**REQUIRED WORK**
From the records below, please repeat exactly the line that has "with the updated hotel details. |", the line that has "with the deleted hotel details. |", and every line between them, and nothing else.

[Opening SUPPLIED RECORDS section]

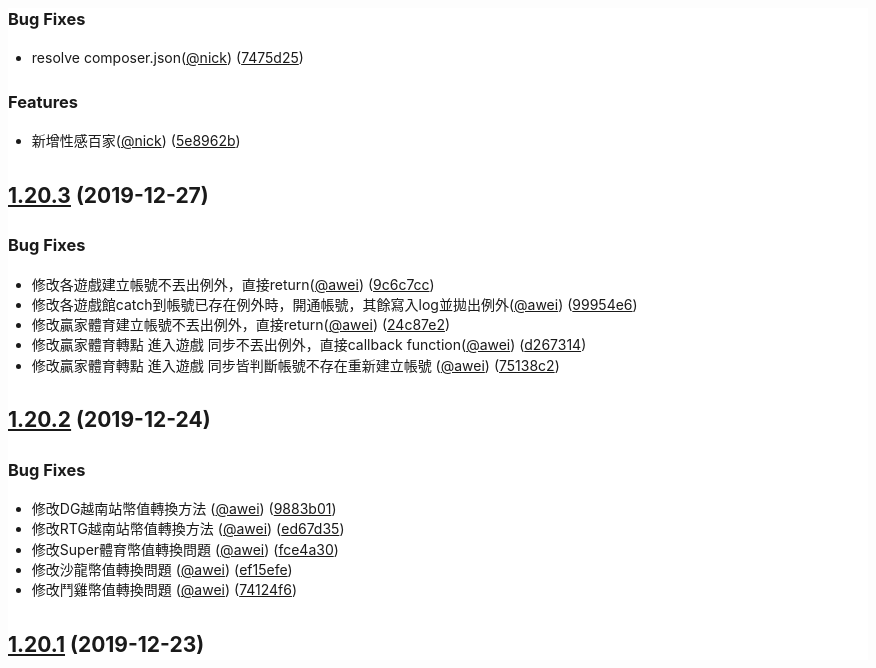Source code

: 
### Bug Fixes

* resolve composer.json([@nick](https://git.sp168.cc/nick)) ([7475d25](https://git.sp168.cc/super-platform/laravel-package/station-wallet/commits/7475d25))


### Features

* 新增性感百家([@nick](https://git.sp168.cc/nick)) ([5e8962b](https://git.sp168.cc/super-platform/laravel-package/station-wallet/commits/5e8962b))



<a name="1.20.3"></a>
## [1.20.3](https://git.sp168.cc/super-platform/laravel-package/station-wallet/compare/v1.20.2...v1.20.3) (2019-12-27)


### Bug Fixes

* 修改各遊戲建立帳號不丟出例外，直接return([@awei](https://git.sp168.cc/awei)) ([9c6c7cc](https://git.sp168.cc/super-platform/laravel-package/station-wallet/commits/9c6c7cc))
* 修改各遊戲館catch到帳號已存在例外時，開通帳號，其餘寫入log並拋出例外([@awei](https://git.sp168.cc/awei)) ([99954e6](https://git.sp168.cc/super-platform/laravel-package/station-wallet/commits/99954e6))
* 修改贏家體育建立帳號不丟出例外，直接return([@awei](https://git.sp168.cc/awei)) ([24c87e2](https://git.sp168.cc/super-platform/laravel-package/station-wallet/commits/24c87e2))
* 修改贏家體育轉點 進入遊戲 同步不丟出例外，直接callback function([@awei](https://git.sp168.cc/awei)) ([d267314](https://git.sp168.cc/super-platform/laravel-package/station-wallet/commits/d267314))
* 修改贏家體育轉點 進入遊戲 同步皆判斷帳號不存在重新建立帳號 ([@awei](https://git.sp168.cc/awei)) ([75138c2](https://git.sp168.cc/super-platform/laravel-package/station-wallet/commits/75138c2))



<a name="1.20.2"></a>
## [1.20.2](https://git.sp168.cc/super-platform/laravel-package/station-wallet/compare/v1.20.1...v1.20.2) (2019-12-24)


### Bug Fixes

* 修改DG越南站幣值轉換方法 ([@awei](https://git.sp168.cc/awei)) ([9883b01](https://git.sp168.cc/super-platform/laravel-package/station-wallet/commits/9883b01))
* 修改RTG越南站幣值轉換方法 ([@awei](https://git.sp168.cc/awei)) ([ed67d35](https://git.sp168.cc/super-platform/laravel-package/station-wallet/commits/ed67d35))
* 修改Super體育幣值轉換問題 ([@awei](https://git.sp168.cc/awei)) ([fce4a30](https://git.sp168.cc/super-platform/laravel-package/station-wallet/commits/fce4a30))
* 修改沙龍幣值轉換問題 ([@awei](https://git.sp168.cc/awei)) ([ef15efe](https://git.sp168.cc/super-platform/laravel-package/station-wallet/commits/ef15efe))
* 修改鬥雞幣值轉換問題 ([@awei](https://git.sp168.cc/awei)) ([74124f6](https://git.sp168.cc/super-platform/laravel-package/station-wallet/commits/74124f6))



<a name="1.20.1"></a>
## [1.20.1](https://git.sp168.cc/super-platform/laravel-package/station-wallet/compare/v1.20.0...v1.20.1) (2019-12-23)
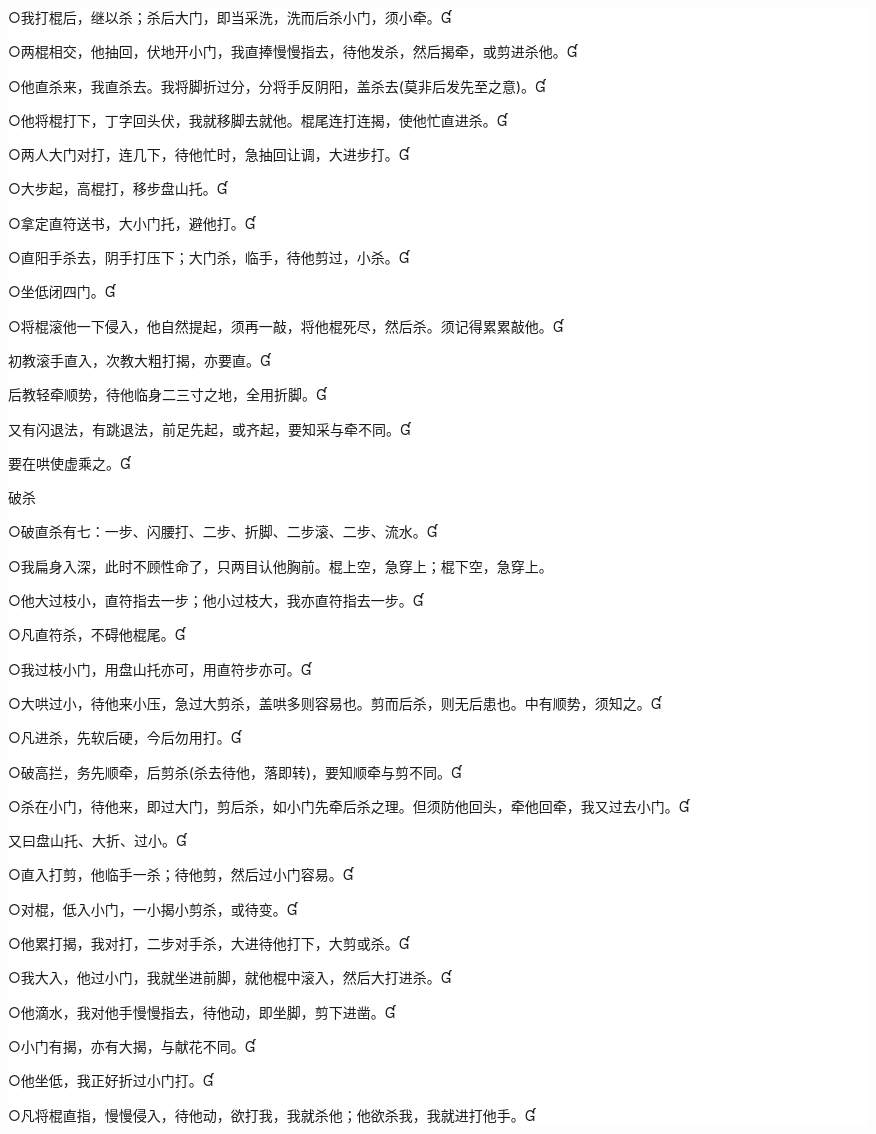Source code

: ○我打棍后，继以杀；杀后大门，即当采洗，洗而后杀小门，须小牵。  

○两棍相交，他抽回，伏地开小门，我直捧慢慢指去，待他发杀，然后揭牵，或剪进杀他。  

○他直杀来，我直杀去。我将脚折过分，分将手反阴阳，盖杀去(莫非后发先至之意)。  

○他将棍打下，丁字回头伏，我就移脚去就他。棍尾连打连揭，使他忙直进杀。  

○两人大门对打，连几下，待他忙时，急抽回让调，大进步打。  

○大步起，高棍打，移步盘山托。  

○拿定直符送书，大小门托，避他打。  

○直阳手杀去，阴手打压下；大门杀，临手，待他剪过，小杀。  

○坐低闭四门。  

○将棍滚他一下侵入，他自然提起，须再一敲，将他棍死尽，然后杀。须记得累累敲他。  

初教滚手直入，次教大粗打揭，亦要直。  

后教轻牵顺势，待他临身二三寸之地，全用折脚。  

又有闪退法，有跳退法，前足先起，或齐起，要知采与牵不同。  

要在哄使虚乘之。  

破杀  

○破直杀有七：一步、闪腰打、二步、折脚、二步滚、二步、流水。  

○我扁身入深，此时不顾性命了，只两目认他胸前。棍上空，急穿上；棍下空，急穿上。  

○他大过枝小，直符指去一步；他小过枝大，我亦直符指去一步。  

○凡直符杀，不碍他棍尾。  

○我过枝小门，用盘山托亦可，用直符步亦可。  

○大哄过小，待他来小压，急过大剪杀，盖哄多则容易也。剪而后杀，则无后患也。中有顺势，须知之。  

○凡进杀，先软后硬，今后勿用打。  

○破高拦，务先顺牵，后剪杀(杀去待他，落即转)，要知顺牵与剪不同。  

○杀在小门，待他来，即过大门，剪后杀，如小门先牵后杀之理。但须防他回头，牵他回牵，我又过去小门。  

又曰盘山托、大折、过小。  

○直入打剪，他临手一杀；待他剪，然后过小门容易。  

○对棍，低入小门，一小揭小剪杀，或待变。  

○他累打揭，我对打，二步对手杀，大进待他打下，大剪或杀。  

○我大入，他过小门，我就坐进前脚，就他棍中滚入，然后大打进杀。  

○他滴水，我对他手慢慢指去，待他动，即坐脚，剪下进凿。  

○小门有揭，亦有大揭，与献花不同。  

○他坐低，我正好折过小门打。  

○凡将棍直指，慢慢侵入，待他动，欲打我，我就杀他；他欲杀我，我就进打他手。  
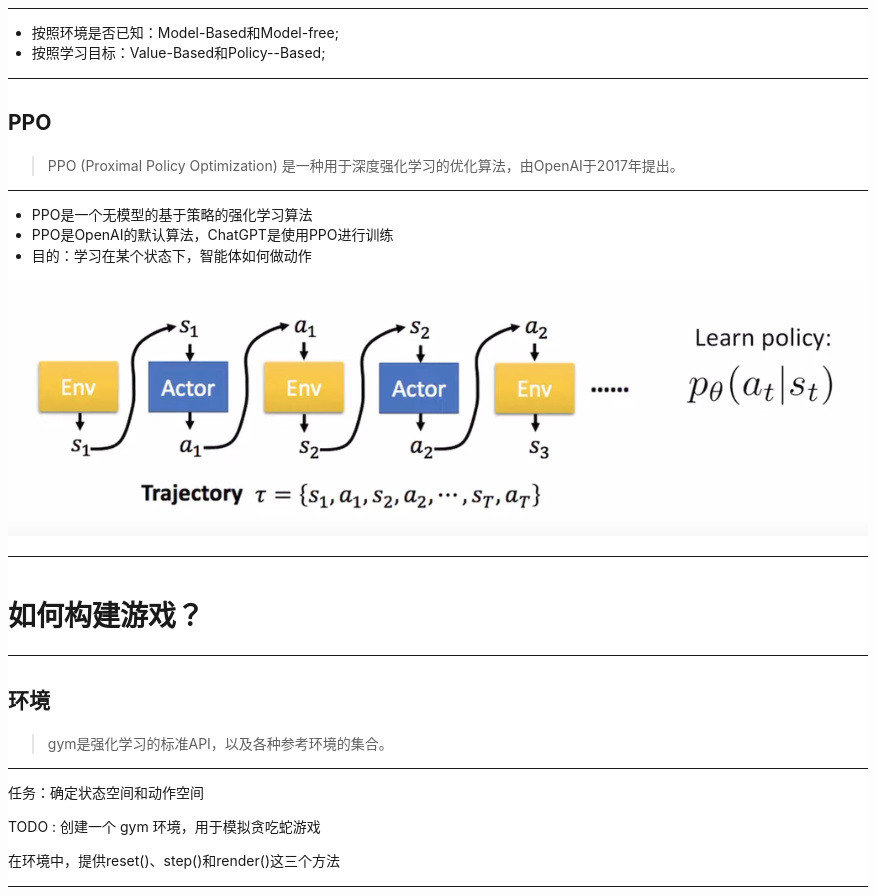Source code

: 
<hr>

+ 按照环境是否已知：Model-Based和Model-free; 
+ 按照学习目标：Value-Based和Policy--Based; 

----

## PPO

> PPO (Proximal Policy Optimization) 是一种用于深度强化学习的优化算法，由OpenAI于2017年提出。

<hr>

+ PPO是一个无模型的基于策略的强化学习算法
+ PPO是OpenAI的默认算法，ChatGPT是使用PPO进行训练
+ 目的：学习在某个状态下，智能体如何做动作

<img class="center" width=1000px src="./img/策略学习.png">

---

# 如何构建游戏？

----

## 环境

> gym是强化学习的标准API，以及各种参考环境的集合。

<hr>


<red> 任务：确定状态空间和动作空间 </red>


TODO : 创建一个 gym 环境，用于模拟贪吃蛇游戏

在环境中，提供reset()、step()和render()这三个方法


<hr>
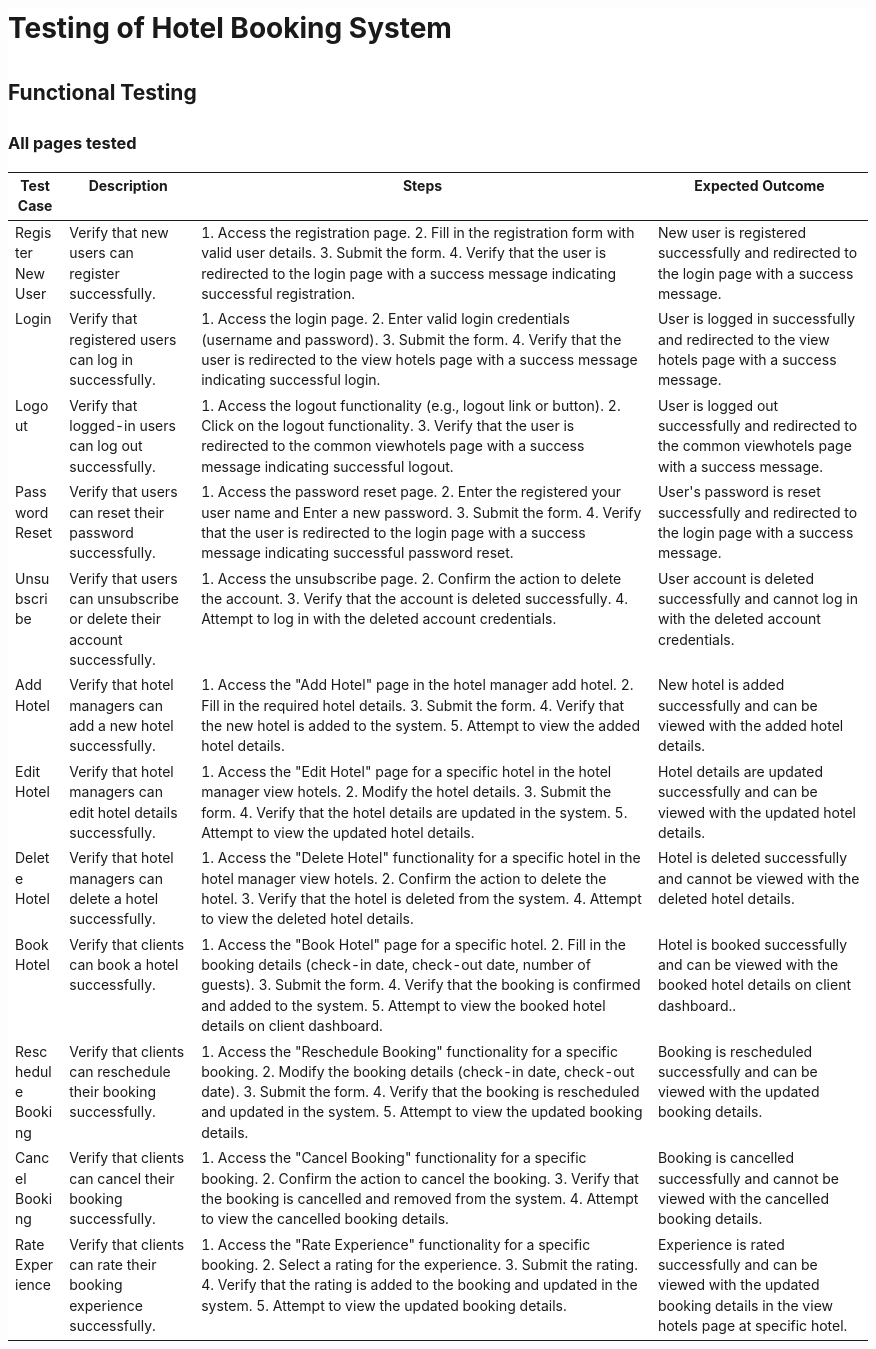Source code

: # Testing of Hotel Booking System

## Functional Testing

### All pages tested

| Test Case             | Description                                                 | Steps                                                                                                                                                       | Expected Outcome                                                                              |
|-----------------------|-------------------------------------------------------------|-------------------------------------------------------------------------------------------------------------------------------------------------------------|-----------------------------------------------------------------------------------------------|
| Register New User     | Verify that new users can register successfully.           | 1. Access the registration page. 2. Fill in the registration form with valid user details. 3. Submit the form. 4. Verify that the user is redirected to the login page with a success message indicating successful registration. | New user is registered successfully and redirected to the login page with a success message. |
| Login                 | Verify that registered users can log in successfully.       | 1. Access the login page. 2. Enter valid login credentials (username and password). 3. Submit the form. 4. Verify that the user is redirected to the view hotels page with a success message indicating successful login. | User is logged in successfully and redirected to the view hotels page with a success message. |
| Logout                | Verify that logged-in users can log out successfully.       | 1. Access the logout functionality (e.g., logout link or button). 2. Click on the logout functionality. 3. Verify that the user is redirected to the common viewhotels page with a success message indicating successful logout. | User is logged out successfully and redirected to the common viewhotels page with a success message. |
| Password Reset        | Verify that users can reset their password successfully.    | 1. Access the password reset page. 2. Enter the registered your user name and Enter a new password. 3. Submit the form. 4. Verify that the user is redirected to the login page with a success message indicating successful password reset. | User's password is reset successfully and redirected to the login page with a success message. |
| Unsubscribe           | Verify that users can unsubscribe or delete their account successfully. | 1. Access the unsubscribe page. 2. Confirm the action to delete the account. 3. Verify that the account is deleted successfully. 4. Attempt to log in with the deleted account credentials. | User account is deleted successfully and cannot log in with the deleted account credentials. |
| Add Hotel             | Verify that hotel managers can add a new hotel successfully. | 1. Access the "Add Hotel" page in the hotel manager add hotel. 2. Fill in the required hotel details. 3. Submit the form. 4. Verify that the new hotel is added to the system. 5. Attempt to view the added hotel details. | New hotel is added successfully and can be viewed with the added hotel details. |
| Edit Hotel            | Verify that hotel managers can edit hotel details successfully. | 1. Access the "Edit Hotel" page for a specific hotel in the hotel manager view hotels. 2. Modify the hotel details. 3. Submit the form. 4. Verify that the hotel details are updated in the system. 5. Attempt to view the updated hotel details. | Hotel details are updated successfully and can be viewed with the updated hotel details. |
| Delete Hotel          | Verify that hotel managers can delete a hotel successfully. | 1. Access the "Delete Hotel" functionality for a specific hotel in the hotel manager view hotels. 2. Confirm the action to delete the hotel. 3. Verify that the hotel is deleted from the system. 4. Attempt to view the deleted hotel details. | Hotel is deleted successfully and cannot be viewed with the deleted hotel details. |
| Book Hotel            | Verify that clients can book a hotel successfully.         | 1. Access the "Book Hotel" page for a specific hotel. 2. Fill in the booking details (check-in date, check-out date, number of guests). 3. Submit the form. 4. Verify that the booking is confirmed and added to the system. 5. Attempt to view the booked hotel details on client dashboard. | Hotel is booked successfully and can be viewed with the booked hotel details on client dashboard.. |
| Reschedule Booking    | Verify that clients can reschedule their booking successfully. | 1. Access the "Reschedule Booking" functionality for a specific booking. 2. Modify the booking details (check-in date, check-out date). 3. Submit the form. 4. Verify that the booking is rescheduled and updated in the system. 5. Attempt to view the updated booking details. | Booking is rescheduled successfully and can be viewed with the updated booking details. |
| Cancel Booking        | Verify that clients can cancel their booking successfully. | 1. Access the "Cancel Booking" functionality for a specific booking. 2. Confirm the action to cancel the booking. 3. Verify that the booking is cancelled and removed from the system. 4. Attempt to view the cancelled booking details. | Booking is cancelled successfully and cannot be viewed with the cancelled booking details. |
| Rate Experience       | Verify that clients can rate their booking experience successfully. | 1. Access the "Rate Experience" functionality for a specific booking. 2. Select a rating for the experience. 3. Submit the rating. 4. Verify that the rating is added to the booking and updated in the system. 5. Attempt to view the updated booking details. | Experience is rated successfully and can be viewed with the updated booking details in the view hotels page at specific hotel. |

[Closing SUPPLIED RECORDS section]

**PROBLEM SOLUTION**
| Edit Hotel            | Verify that hotel managers can edit hotel details successfully. | 1. Access the "Edit Hotel" page for a specific hotel in the hotel manager view hotels. 2. Modify the hotel details. 3. Submit the form. 4. Verify that the hotel details are updated in the system. 5. Attempt to view the updated hotel details. | Hotel details are updated successfully and can be viewed with the updated hotel details. |
| Delete Hotel          | Verify that hotel managers can delete a hotel successfully. | 1. Access the "Delete Hotel" functionality for a specific hotel in the hotel manager view hotels. 2. Confirm the action to delete the hotel. 3. Verify that the hotel is deleted from the system. 4. Attempt to view the deleted hotel details. | Hotel is deleted successfully and cannot be viewed with the deleted hotel details. |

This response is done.